Organisasi Meteorologi Dunia mengatakan banjir dan badai merupakan penyebab utama korban jiwa dan kerugian ekonomi karena dampak gelombang panas menjadi lebih parah.
Asia adalah wilayah yang paling terkena dampak perubahan iklim, cuaca, dan bencana terkait air secara global tahun lalu, kata badan cuaca Perserikatan Bangsa-Bangsa.
Dalam laporan yang diterbitkan pada hari Selasa, Organisasi Meteorologi Dunia (OMD) mengatakan banjir dan badai menjadi penyebab utama korban jiwa dan kerugian ekonomi pada tahun 2023, sementara dampak gelombang panas semakin parah.
Ditemukan bahwa Asia mengalami pemanasan lebih cepat dari rata-rata global, dengan kenaikan suhu pada tahun 2023 rata-rata hampir 2 derajat Celsius di atas rata-rata 1961-90.
“Banyak negara di wilayah ini mengalami tahun terpanas dalam sejarah mereka pada 2023, bersamaan dengan berbagai kondisi ekstrem, mulai dari kekeringan dan gelombang panas hingga banjir dan badai,” kata Kepala OMD Celeste Saulo dalam sebuah pernyataan.
Dia menambahkan bahwa perubahan iklim “memperparah frekuensi dan keparahan peristiwa-peristiwa tersebut”, menyebut kesimpulan laporan tersebut “membuat terpukau”.
Badan itu mengatakan 79 bencana terkait bahaya cuaca terkait air dilaporkan di Asia tahun lalu. Dari itu, sekitar 80 persen adalah banjir dan badai, dengan lebih dari 2.000 kematian dan sembilan juta orang terkena langsung.
Laporan Keadaan Iklim di Asia 2023 juga menemukan bahwa banjir menjadi penyebab utama kematian dalam peristiwa yang dilaporkan pada 2023 “dengan selisih yang signifikan”.
Hong Kong mencatat 158,1mm (6,2 inci) hujan dalam satu jam pada 7 September – tertinggi sejak catatan dimulai pada tahun 1884 – sebagai akibat dari topan.
Laporan itu juga menyoroti bahwa sebagian besar gletser di wilayah pegunungan tinggi di Asia kehilangan massa yang signifikan karena suhu tinggi yang mencatat rekor dan kondisi kering.
Curah hujan di bawah normal di Himalaya dan di pegunungan Hindu Kush di Pakistan dan Afghanistan pada 2023, sementara Cina bagian barat daya menderita kekeringan, dengan tingkat curah hujan di bawah normal di hampir setiap bulan tahun itu.
Suhu rata-rata yang sangat tinggi tercatat dari Siberia barat hingga Asia Tengah, dan dari Cina timur hingga Jepang, kata laporan itu, dengan Jepang mengalami musim panas terpanas dalam sejarah.
‘Lingkup’ untuk tindakan
Laporan ini muncul ketika sejumlah negara Asia telah dilanda banjir parah dalam beberapa minggu terakhir.

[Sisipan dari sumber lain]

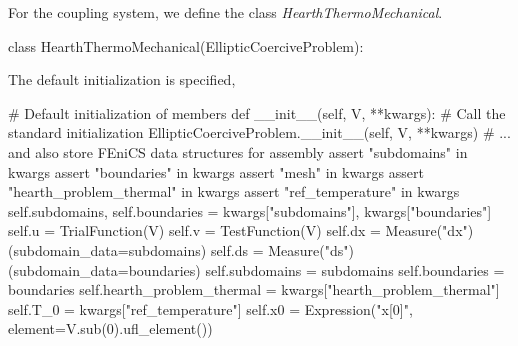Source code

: For the coupling system, we define the class \emph{HearthThermoMechanical}.
\begin{python}
class HearthThermoMechanical(EllipticCoerciveProblem):
\end{python}

The default initialization is specified,
\begin{python}
	# Default initialization of members
	def __init__(self, V, **kwargs):
		# Call the standard initialization
		EllipticCoerciveProblem.__init__(self, V, **kwargs)
		# ... and also store FEniCS data structures for assembly
		assert "subdomains" in kwargs
		assert "boundaries" in kwargs
		assert "mesh" in kwargs
		assert "hearth_problem_thermal" in kwargs
		assert "ref_temperature" in kwargs
		self.subdomains, self.boundaries = kwargs["subdomains"], kwargs["boundaries"]
		self.u = TrialFunction(V)
		self.v = TestFunction(V)
		self.dx = Measure("dx")(subdomain_data=subdomains)
		self.ds = Measure("ds")(subdomain_data=boundaries)
		self.subdomains = subdomains
		self.boundaries = boundaries
		self.hearth_problem_thermal = kwargs["hearth_problem_thermal"]
		self.T_0 = kwargs["ref_temperature"]
		self.x0 = Expression("x[0]", element=V.sub(0).ufl_element())
\end{python}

Di selatan Cina, lebih dari 100.000 orang dievakuasi pada hari Selasa karena hujan deras dan banjir yang telah menewaskan setidaknya empat orang. Sementara itu, otoritas di Afghanistan dan Pakistan minggu lalu menyatakan darurat di beberapa wilayah setelah hujan deras dan banjir kilat menewaskan setidaknya 100 orang.
OMD mengatakan ada kebutuhan mendesak bagi layanan cuaca nasional di seluruh Asia untuk meningkatkan informasi yang disesuaikan kepada pejabat yang bekerja untuk mengurangi risiko bencana.
“Sangat penting bahwa tindakan dan strategi kita mencerminkan kegentaran saat ini,” kata Saulo.
“Mengurangi emisi gas rumah kaca dan beradaptasi dengan perubahan iklim yang berkembang bukanlah sekadar pilihan, tetapi merupakan kebutuhan mendasar.”